» SHORT TASK:
Reproduce verbatim the rows below, starting with the line that contains "pose: elev=76.4 azim=257.6" and continuing through the final line of the rows, with both ends included.

[ENTRIES start]

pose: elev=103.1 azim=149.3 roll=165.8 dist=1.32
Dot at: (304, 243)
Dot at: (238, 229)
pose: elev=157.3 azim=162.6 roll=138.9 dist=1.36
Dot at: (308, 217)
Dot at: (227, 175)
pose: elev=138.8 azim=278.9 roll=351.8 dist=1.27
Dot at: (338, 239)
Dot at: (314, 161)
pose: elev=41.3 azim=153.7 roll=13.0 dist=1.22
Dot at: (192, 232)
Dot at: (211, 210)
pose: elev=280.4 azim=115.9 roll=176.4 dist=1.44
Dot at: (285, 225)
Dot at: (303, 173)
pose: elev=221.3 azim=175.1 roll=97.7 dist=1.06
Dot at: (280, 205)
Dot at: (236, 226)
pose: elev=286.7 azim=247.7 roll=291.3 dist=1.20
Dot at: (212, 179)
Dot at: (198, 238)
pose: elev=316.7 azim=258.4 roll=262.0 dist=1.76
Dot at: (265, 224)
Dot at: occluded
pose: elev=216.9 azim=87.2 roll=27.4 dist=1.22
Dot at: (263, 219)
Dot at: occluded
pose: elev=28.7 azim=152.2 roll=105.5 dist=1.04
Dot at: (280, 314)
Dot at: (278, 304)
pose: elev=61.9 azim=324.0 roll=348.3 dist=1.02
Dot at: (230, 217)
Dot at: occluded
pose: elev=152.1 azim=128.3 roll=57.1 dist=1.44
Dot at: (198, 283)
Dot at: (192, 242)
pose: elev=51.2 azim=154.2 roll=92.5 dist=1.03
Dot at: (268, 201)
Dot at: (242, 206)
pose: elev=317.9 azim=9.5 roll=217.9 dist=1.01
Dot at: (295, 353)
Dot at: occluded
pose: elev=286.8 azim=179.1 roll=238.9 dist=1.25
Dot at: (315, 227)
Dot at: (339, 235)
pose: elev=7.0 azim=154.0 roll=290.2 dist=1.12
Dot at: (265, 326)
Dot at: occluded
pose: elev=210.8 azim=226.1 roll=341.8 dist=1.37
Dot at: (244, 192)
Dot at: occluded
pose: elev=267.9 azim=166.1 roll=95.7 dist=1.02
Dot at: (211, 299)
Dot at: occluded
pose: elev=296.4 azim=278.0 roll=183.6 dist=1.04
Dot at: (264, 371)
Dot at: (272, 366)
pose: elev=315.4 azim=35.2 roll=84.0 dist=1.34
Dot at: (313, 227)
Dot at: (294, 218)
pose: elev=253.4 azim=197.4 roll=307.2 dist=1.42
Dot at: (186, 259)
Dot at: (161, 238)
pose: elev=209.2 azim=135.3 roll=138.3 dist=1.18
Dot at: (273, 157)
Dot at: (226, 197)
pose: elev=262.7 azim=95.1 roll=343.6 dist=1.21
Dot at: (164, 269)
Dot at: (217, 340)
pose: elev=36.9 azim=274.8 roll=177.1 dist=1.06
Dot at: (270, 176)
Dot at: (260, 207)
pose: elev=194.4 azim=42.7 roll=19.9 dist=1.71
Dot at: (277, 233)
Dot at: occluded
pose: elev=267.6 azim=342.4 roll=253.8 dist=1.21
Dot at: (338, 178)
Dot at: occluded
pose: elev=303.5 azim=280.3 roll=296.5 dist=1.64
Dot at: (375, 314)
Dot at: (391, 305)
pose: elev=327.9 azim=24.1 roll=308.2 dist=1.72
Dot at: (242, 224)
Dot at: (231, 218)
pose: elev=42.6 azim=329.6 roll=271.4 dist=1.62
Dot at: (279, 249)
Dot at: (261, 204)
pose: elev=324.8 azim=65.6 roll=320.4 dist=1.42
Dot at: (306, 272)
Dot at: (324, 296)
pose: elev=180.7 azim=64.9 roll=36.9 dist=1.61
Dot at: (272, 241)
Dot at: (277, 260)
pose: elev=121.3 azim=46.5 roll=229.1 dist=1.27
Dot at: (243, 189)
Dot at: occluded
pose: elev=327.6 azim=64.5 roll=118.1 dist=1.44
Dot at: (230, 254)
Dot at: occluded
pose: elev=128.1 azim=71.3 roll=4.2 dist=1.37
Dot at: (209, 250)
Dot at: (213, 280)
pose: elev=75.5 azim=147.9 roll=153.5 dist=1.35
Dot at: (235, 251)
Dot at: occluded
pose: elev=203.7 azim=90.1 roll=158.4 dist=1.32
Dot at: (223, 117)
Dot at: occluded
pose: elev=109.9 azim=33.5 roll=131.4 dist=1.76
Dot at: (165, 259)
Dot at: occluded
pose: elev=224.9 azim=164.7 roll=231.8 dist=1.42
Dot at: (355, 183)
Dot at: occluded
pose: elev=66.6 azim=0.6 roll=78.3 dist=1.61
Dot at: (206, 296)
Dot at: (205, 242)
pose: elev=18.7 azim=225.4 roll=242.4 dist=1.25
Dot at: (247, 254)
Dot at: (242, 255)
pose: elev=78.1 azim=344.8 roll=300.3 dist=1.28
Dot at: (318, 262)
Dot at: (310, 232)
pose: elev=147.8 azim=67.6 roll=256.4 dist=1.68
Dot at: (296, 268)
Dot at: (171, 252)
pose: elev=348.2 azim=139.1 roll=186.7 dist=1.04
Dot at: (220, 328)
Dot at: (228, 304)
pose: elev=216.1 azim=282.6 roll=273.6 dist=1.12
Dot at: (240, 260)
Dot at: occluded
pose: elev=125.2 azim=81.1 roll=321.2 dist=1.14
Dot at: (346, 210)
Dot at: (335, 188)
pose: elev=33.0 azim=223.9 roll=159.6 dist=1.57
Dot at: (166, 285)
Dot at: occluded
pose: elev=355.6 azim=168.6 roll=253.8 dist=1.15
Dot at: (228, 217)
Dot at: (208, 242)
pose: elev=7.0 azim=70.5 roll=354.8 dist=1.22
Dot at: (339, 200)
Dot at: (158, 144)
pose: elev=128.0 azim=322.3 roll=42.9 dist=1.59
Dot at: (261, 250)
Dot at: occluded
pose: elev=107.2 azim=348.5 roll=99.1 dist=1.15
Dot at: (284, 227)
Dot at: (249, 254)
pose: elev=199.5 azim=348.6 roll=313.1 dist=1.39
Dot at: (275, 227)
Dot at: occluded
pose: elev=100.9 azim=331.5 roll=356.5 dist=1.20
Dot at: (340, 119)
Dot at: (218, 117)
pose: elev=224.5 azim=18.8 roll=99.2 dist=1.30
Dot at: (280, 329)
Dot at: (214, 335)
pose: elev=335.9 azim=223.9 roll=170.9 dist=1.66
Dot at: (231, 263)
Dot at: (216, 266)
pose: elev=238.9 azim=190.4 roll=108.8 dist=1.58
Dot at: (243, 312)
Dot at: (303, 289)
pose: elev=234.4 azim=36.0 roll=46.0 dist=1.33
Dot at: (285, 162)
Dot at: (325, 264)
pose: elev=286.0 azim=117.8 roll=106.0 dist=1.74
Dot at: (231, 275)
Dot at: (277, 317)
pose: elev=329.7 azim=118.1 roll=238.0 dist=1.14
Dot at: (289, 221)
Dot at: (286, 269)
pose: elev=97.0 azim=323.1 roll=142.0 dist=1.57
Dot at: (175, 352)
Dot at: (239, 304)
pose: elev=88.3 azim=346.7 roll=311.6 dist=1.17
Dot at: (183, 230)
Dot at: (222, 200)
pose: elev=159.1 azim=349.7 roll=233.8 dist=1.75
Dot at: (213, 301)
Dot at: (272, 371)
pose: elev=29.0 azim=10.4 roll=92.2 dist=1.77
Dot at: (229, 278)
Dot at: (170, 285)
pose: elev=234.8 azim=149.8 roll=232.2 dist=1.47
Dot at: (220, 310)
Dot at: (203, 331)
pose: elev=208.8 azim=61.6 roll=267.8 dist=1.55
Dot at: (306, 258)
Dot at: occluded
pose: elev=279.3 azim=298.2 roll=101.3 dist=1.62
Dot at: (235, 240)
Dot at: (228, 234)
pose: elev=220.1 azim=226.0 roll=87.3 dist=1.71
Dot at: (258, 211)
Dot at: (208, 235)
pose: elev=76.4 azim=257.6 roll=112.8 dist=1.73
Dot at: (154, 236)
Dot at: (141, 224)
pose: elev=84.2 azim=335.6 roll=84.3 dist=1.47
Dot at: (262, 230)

[ENTRIES end]

» TASK RESPONSE:
pose: elev=76.4 azim=257.6 roll=112.8 dist=1.73
Dot at: (154, 236)
Dot at: (141, 224)
pose: elev=84.2 azim=335.6 roll=84.3 dist=1.47
Dot at: (262, 230)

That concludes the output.